Authors: Yu-An Chung, Wei-Hung Weng, Schrasing Tong, James Glass

NeurIPS 2018 | Conference PDF | Archive PDF | Plain Text | LLM Run Details

Reproducibility Variable Result LLM Response
Research Type Experimental 5 Experiments In this section, we empirically demonstrate the effectiveness of our unsupervised cross-modal alignment approach on spoken word classification and translation introduced in Section 4.
Researcher Affiliation Academia Yu-An Chung, Wei-Hung Weng, Schrasing Tong, and James Glass Computer Science and Artificial Intelligence Laboratory Massachusetts Institute of Technology Cambridge, MA 02139, USA {andyyuan,ckbjimmy,st9,glass}@mit.edu
Pseudocode No Insufficient information. The paper describes the methods in text and equations but does not provide structured pseudocode or algorithm blocks.
Open Source Code No Insufficient information. The paper does not contain any explicit statements about releasing source code or provide a link to a code repository.
Open Datasets Yes For our experiments, we used English and French Libri Speech [46, 47], and English and German Spoken Wikipedia Corpora (SWC) [48].
Dataset Splits No Insufficient information.

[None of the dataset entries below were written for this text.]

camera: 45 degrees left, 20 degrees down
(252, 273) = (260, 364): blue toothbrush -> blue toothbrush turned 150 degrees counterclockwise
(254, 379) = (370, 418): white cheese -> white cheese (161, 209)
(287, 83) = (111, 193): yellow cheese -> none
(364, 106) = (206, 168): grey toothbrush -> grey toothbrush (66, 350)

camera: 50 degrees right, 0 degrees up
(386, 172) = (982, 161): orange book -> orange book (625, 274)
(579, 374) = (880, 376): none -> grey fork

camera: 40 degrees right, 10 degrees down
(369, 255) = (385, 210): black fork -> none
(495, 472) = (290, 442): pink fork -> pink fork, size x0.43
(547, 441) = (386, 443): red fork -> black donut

The paper explicitly mentions 'Train' and 'Test' sets with their sizes, but does not provide details about a 'validation' set or its specific split.
Hardware Specification No Insufficient information. The paper does not specify the hardware (e.g., CPU, GPU models) used for running the experiments.

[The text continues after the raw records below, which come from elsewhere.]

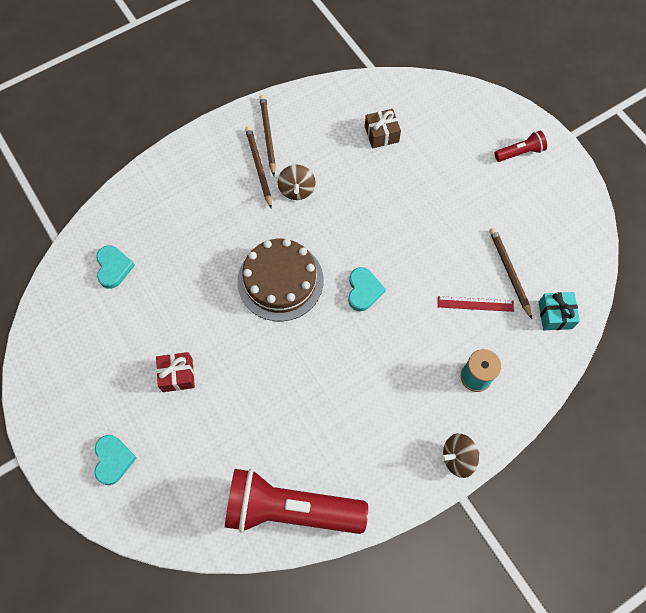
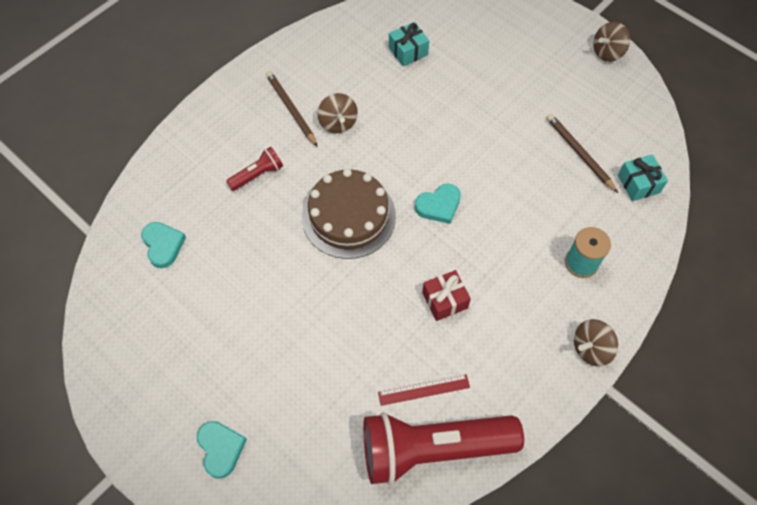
camera: 15 degrees left, 5 degrees down
(177, 375) = (266, 340): red gift -> red gift (444, 300)
(268, 135) = (291, 77): brown pencil -> none
(363, 290) = (439, 205): turquoise heart -> turquoise heart turned 75 degrees clockwise
(381, 134) = (408, 51): brown gift -> turquoise gift
(475, 304) = (556, 192): red ruler -> red ruler (424, 390)
(520, 152) = (550, 39): red flashlight -> red flashlight (257, 175)
(570, 178) = (607, 52): none -> brown spinning top

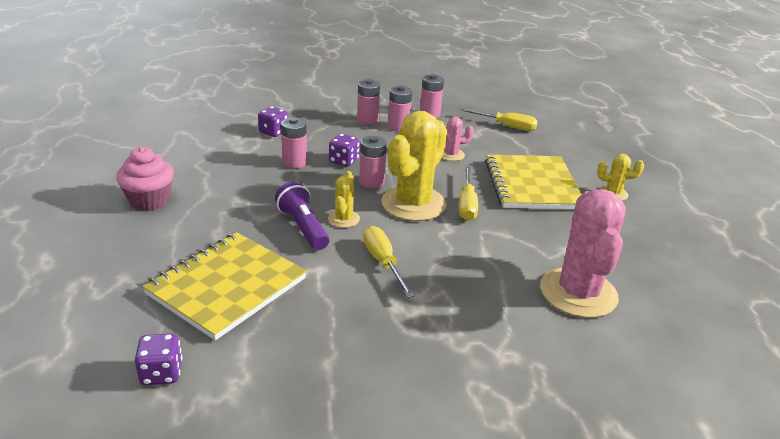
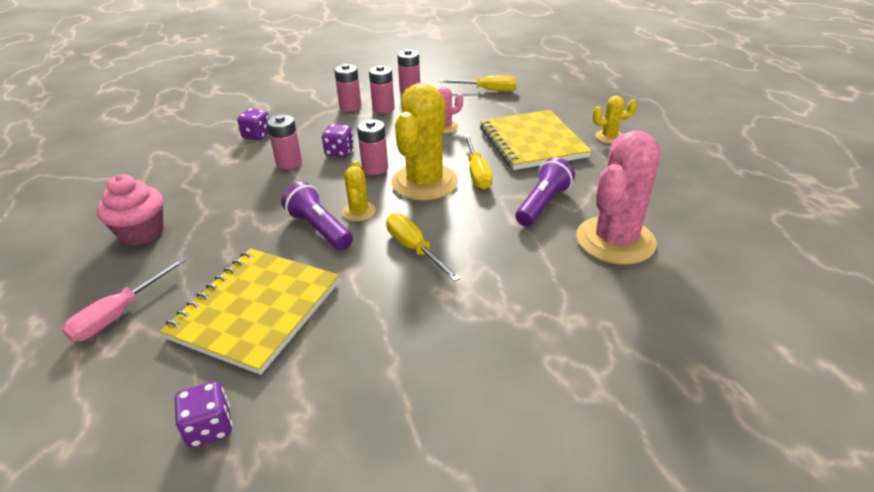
camera: 10 degrees left, 5 degrees up
(113, 266) = (119, 314): none -> pink screwdriver
(520, 245) = (542, 204): none -> purple flashlight
(578, 293) = (615, 240): pink cactus -> pink cactus turned 45 degrees clockwise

Software Dependencies No Insufficient information. The paper mentions using 'fastText implementation' but does not specify its version number or any other software dependencies with version details.
Experiment Setup Yes The speech embeddings were trained using Speech2Vec with Skip-grams by setting the window size k to three. The Encoder is a single-layer bidirectional LSTM, and the Decoder is a single-layer unidirectional LSTM. The model was trained by stochastic gradient descent (SGD) with a fixed learning rate of 10^-3. The dimension of both speech and text embeddings is 50. For the adversarial training, the discriminator was a two-layer neural network of size 512 with ReLU as the activation function. Both the discriminator and W were trained by SGD with a fixed learning rate of 10^-3.